Dataset entries:
■ ■ ■

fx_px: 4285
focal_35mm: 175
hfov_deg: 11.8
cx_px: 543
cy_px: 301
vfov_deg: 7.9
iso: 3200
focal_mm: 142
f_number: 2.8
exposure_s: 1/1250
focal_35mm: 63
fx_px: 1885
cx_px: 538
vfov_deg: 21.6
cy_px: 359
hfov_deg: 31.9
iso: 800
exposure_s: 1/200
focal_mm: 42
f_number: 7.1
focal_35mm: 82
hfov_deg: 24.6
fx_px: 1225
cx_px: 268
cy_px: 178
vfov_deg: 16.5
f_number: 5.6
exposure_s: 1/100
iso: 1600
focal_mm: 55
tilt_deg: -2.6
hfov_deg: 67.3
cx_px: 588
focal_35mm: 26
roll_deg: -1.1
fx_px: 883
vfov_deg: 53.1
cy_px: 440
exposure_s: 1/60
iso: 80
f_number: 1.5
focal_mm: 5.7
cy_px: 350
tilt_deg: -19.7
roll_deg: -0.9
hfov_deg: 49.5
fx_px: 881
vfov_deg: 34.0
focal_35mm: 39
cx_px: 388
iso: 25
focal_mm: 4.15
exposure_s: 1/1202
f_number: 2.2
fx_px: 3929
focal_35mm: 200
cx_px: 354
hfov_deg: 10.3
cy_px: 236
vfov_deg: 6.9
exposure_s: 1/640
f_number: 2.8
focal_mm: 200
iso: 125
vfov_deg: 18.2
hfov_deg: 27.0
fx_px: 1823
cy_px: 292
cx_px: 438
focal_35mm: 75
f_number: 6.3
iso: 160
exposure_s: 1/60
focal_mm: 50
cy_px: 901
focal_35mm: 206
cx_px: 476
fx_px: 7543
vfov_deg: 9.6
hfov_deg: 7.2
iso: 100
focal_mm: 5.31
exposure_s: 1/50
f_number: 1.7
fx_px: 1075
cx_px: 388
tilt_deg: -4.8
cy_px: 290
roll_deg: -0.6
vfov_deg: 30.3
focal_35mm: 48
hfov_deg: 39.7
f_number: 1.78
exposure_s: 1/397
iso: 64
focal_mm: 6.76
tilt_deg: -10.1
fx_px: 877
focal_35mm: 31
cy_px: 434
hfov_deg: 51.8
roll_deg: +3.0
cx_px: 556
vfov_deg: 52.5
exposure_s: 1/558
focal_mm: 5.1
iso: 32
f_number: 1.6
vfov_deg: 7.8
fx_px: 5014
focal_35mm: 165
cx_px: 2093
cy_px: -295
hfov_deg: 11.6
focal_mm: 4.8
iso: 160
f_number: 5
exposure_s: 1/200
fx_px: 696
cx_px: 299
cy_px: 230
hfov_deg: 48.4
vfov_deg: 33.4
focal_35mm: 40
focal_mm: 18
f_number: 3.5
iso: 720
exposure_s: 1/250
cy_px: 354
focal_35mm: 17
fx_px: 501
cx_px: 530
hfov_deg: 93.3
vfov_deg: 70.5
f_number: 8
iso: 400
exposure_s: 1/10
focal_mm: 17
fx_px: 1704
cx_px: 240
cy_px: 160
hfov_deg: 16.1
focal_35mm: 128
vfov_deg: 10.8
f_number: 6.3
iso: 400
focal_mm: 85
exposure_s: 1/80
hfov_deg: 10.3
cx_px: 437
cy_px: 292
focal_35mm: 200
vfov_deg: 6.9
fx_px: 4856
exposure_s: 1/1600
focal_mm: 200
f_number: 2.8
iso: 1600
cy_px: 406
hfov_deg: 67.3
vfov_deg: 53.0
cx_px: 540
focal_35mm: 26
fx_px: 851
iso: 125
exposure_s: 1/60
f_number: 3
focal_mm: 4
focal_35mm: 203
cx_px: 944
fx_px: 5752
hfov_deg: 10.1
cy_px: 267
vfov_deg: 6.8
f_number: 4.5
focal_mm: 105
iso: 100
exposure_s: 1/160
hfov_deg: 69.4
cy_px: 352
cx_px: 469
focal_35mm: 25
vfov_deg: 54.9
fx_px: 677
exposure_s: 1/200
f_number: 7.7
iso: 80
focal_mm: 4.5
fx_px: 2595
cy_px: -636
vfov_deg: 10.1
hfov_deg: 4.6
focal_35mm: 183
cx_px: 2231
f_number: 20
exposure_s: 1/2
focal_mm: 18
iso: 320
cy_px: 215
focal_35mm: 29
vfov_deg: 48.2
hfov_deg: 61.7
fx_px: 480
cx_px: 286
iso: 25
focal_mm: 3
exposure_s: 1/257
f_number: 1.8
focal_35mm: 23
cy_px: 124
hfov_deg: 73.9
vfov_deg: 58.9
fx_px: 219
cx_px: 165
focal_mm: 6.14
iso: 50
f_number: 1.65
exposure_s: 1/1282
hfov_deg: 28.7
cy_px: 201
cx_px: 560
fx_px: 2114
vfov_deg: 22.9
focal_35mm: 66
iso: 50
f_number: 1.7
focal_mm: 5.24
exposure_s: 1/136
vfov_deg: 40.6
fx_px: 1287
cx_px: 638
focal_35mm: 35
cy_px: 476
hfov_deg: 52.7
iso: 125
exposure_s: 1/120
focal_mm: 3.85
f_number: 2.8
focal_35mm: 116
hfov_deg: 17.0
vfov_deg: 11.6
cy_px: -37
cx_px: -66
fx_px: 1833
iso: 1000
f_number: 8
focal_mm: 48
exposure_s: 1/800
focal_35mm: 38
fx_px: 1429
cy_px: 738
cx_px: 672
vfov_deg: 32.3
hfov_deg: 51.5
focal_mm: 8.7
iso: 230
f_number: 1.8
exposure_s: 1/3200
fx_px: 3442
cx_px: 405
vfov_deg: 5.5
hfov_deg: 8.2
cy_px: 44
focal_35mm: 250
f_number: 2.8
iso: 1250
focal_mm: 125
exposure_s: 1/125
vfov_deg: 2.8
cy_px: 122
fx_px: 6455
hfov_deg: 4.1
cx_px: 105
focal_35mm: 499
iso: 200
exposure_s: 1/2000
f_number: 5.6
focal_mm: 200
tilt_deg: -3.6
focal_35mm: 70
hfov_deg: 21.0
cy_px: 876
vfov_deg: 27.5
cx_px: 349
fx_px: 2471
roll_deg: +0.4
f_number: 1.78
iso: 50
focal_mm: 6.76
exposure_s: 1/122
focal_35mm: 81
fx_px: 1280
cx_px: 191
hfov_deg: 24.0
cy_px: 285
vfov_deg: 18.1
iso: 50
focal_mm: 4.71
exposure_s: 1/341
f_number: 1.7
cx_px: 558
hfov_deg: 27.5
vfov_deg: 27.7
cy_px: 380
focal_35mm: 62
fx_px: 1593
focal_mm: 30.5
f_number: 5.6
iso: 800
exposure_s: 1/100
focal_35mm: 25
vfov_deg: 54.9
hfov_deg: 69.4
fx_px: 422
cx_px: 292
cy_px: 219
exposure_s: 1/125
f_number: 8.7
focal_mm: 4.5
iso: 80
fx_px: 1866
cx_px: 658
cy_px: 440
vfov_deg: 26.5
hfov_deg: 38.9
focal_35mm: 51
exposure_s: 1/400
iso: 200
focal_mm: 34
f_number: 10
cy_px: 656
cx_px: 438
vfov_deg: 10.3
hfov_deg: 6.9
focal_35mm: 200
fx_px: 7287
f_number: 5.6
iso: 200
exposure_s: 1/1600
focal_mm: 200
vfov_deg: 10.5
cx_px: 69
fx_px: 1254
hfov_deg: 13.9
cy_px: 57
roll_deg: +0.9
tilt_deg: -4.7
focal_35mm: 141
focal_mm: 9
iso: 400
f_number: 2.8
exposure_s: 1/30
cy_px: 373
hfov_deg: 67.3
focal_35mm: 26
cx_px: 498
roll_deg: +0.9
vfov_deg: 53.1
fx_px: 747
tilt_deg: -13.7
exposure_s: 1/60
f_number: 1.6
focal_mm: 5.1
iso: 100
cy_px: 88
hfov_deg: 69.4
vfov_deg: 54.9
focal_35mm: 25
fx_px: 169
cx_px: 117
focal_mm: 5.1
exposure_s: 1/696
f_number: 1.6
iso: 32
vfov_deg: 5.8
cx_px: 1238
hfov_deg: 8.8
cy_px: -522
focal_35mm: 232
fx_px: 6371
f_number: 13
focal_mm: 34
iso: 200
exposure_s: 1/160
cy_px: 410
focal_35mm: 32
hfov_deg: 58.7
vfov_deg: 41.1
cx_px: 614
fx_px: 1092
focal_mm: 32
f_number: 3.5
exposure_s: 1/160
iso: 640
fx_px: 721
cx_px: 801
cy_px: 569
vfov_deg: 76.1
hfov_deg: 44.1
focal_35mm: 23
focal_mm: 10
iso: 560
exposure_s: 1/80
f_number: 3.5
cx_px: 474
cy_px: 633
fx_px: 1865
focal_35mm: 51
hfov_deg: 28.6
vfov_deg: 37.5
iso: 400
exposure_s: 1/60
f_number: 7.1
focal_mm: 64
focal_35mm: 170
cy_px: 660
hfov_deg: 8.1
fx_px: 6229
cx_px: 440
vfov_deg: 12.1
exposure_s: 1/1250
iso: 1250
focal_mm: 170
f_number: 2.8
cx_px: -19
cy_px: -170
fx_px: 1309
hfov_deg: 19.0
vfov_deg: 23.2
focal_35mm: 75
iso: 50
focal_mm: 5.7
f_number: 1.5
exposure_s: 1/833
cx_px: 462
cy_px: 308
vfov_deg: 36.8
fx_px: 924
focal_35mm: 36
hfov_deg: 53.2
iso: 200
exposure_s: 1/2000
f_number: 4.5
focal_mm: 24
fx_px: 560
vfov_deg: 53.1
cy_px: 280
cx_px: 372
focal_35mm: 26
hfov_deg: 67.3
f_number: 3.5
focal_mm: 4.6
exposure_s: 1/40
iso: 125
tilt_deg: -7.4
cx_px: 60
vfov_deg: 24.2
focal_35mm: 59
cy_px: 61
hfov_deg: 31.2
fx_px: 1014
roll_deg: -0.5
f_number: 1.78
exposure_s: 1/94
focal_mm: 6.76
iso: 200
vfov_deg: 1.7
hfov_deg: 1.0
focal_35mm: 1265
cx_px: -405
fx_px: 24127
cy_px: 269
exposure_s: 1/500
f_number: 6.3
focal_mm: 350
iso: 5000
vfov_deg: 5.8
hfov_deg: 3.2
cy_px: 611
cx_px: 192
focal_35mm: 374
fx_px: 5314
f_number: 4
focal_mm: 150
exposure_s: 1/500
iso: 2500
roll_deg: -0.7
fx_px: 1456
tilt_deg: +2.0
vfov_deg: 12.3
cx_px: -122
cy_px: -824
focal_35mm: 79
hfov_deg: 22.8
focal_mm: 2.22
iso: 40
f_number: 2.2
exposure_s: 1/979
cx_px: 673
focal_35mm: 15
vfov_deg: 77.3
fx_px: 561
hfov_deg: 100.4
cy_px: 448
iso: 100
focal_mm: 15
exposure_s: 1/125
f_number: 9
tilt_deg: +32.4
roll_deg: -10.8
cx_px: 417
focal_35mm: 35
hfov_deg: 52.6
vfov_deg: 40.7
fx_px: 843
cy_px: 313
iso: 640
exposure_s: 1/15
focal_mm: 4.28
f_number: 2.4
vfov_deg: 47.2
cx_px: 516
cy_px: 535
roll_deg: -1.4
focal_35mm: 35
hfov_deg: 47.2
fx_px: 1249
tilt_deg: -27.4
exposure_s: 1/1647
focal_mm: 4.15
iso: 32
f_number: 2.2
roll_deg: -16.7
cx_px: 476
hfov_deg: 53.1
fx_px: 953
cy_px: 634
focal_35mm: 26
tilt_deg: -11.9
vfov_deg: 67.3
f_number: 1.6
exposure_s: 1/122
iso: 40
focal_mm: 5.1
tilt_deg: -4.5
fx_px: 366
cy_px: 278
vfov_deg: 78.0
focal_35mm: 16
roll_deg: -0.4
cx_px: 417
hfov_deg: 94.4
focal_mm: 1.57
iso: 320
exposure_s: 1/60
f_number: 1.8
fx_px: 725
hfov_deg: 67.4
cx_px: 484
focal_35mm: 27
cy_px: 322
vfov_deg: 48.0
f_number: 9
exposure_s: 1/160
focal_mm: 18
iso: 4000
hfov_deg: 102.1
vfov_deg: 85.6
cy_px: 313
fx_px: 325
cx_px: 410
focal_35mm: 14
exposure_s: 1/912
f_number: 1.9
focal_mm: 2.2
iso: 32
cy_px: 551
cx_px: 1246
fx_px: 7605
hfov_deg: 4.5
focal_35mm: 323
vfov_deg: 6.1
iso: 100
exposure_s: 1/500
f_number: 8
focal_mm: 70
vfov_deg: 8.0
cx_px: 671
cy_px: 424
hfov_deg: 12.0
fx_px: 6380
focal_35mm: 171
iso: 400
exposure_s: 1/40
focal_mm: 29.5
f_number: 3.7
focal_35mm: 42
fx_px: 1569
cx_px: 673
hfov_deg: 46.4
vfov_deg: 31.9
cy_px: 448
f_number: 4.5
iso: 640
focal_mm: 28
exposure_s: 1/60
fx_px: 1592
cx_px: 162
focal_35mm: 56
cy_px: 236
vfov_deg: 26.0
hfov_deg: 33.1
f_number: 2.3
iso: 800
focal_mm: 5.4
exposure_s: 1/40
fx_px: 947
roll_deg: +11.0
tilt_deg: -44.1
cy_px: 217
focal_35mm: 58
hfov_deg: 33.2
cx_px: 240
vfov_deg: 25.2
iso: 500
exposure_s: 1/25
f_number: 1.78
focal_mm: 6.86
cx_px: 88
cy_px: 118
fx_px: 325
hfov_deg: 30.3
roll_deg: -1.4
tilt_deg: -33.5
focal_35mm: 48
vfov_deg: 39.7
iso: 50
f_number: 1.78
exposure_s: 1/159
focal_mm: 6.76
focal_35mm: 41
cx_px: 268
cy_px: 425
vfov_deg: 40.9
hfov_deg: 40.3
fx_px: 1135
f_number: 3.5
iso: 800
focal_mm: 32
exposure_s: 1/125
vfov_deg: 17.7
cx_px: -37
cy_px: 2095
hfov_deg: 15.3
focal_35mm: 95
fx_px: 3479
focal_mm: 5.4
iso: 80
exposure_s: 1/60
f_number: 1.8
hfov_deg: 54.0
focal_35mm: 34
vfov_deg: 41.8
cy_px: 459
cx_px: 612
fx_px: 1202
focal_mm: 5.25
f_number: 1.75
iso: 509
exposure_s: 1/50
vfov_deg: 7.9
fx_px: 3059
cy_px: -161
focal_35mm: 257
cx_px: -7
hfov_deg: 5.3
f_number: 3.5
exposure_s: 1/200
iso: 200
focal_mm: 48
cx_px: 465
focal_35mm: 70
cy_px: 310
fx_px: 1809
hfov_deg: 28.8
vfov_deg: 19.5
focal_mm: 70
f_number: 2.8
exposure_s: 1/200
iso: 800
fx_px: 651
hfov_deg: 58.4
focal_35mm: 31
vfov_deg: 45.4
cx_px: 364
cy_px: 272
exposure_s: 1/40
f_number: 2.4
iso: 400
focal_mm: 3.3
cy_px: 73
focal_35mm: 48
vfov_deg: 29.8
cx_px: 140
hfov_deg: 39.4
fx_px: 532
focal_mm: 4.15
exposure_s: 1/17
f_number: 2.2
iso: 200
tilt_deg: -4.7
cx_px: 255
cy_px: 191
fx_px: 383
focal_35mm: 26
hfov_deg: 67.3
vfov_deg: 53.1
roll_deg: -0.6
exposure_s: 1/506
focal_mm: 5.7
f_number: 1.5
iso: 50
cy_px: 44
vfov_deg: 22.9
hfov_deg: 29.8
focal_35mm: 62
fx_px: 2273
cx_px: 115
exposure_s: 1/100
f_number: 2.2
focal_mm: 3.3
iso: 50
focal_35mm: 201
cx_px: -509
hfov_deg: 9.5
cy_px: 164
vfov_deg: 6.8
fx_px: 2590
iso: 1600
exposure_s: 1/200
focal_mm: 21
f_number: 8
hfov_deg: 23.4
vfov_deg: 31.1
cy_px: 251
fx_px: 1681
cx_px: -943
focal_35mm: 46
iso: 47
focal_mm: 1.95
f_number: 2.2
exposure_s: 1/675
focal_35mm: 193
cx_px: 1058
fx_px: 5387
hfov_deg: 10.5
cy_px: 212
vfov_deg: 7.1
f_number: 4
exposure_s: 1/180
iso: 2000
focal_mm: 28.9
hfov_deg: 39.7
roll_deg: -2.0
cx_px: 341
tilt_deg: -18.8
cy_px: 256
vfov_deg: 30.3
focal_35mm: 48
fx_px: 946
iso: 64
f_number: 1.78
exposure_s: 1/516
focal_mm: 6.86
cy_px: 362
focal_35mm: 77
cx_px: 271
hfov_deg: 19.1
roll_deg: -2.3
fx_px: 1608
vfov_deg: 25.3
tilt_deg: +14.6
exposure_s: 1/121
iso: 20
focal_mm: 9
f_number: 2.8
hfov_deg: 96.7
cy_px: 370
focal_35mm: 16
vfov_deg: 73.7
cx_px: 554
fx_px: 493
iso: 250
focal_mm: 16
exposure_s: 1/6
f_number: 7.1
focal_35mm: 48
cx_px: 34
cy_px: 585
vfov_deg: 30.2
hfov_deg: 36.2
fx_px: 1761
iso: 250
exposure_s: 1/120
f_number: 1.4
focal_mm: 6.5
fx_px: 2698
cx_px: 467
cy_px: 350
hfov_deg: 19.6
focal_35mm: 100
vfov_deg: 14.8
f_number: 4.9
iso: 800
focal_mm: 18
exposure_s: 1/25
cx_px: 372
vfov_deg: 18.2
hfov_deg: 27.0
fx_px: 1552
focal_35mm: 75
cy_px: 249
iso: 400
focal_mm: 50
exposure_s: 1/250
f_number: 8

■ ■ ■

> _Exercise_:
Looking at the entries above, can you reproduce exactly the lines from the one that holds "tilt_deg: -7.4" through the one that holds "vfov_deg: 12.3", and only those?

> _Answer for the task_:
tilt_deg: -7.4
cx_px: 60
vfov_deg: 24.2
focal_35mm: 59
cy_px: 61
hfov_deg: 31.2
fx_px: 1014
roll_deg: -0.5
f_number: 1.78
exposure_s: 1/94
focal_mm: 6.76
iso: 200
vfov_deg: 1.7
hfov_deg: 1.0
focal_35mm: 1265
cx_px: -405
fx_px: 24127
cy_px: 269
exposure_s: 1/500
f_number: 6.3
focal_mm: 350
iso: 5000
vfov_deg: 5.8
hfov_deg: 3.2
cy_px: 611
cx_px: 192
focal_35mm: 374
fx_px: 5314
f_number: 4
focal_mm: 150
exposure_s: 1/500
iso: 2500
roll_deg: -0.7
fx_px: 1456
tilt_deg: +2.0
vfov_deg: 12.3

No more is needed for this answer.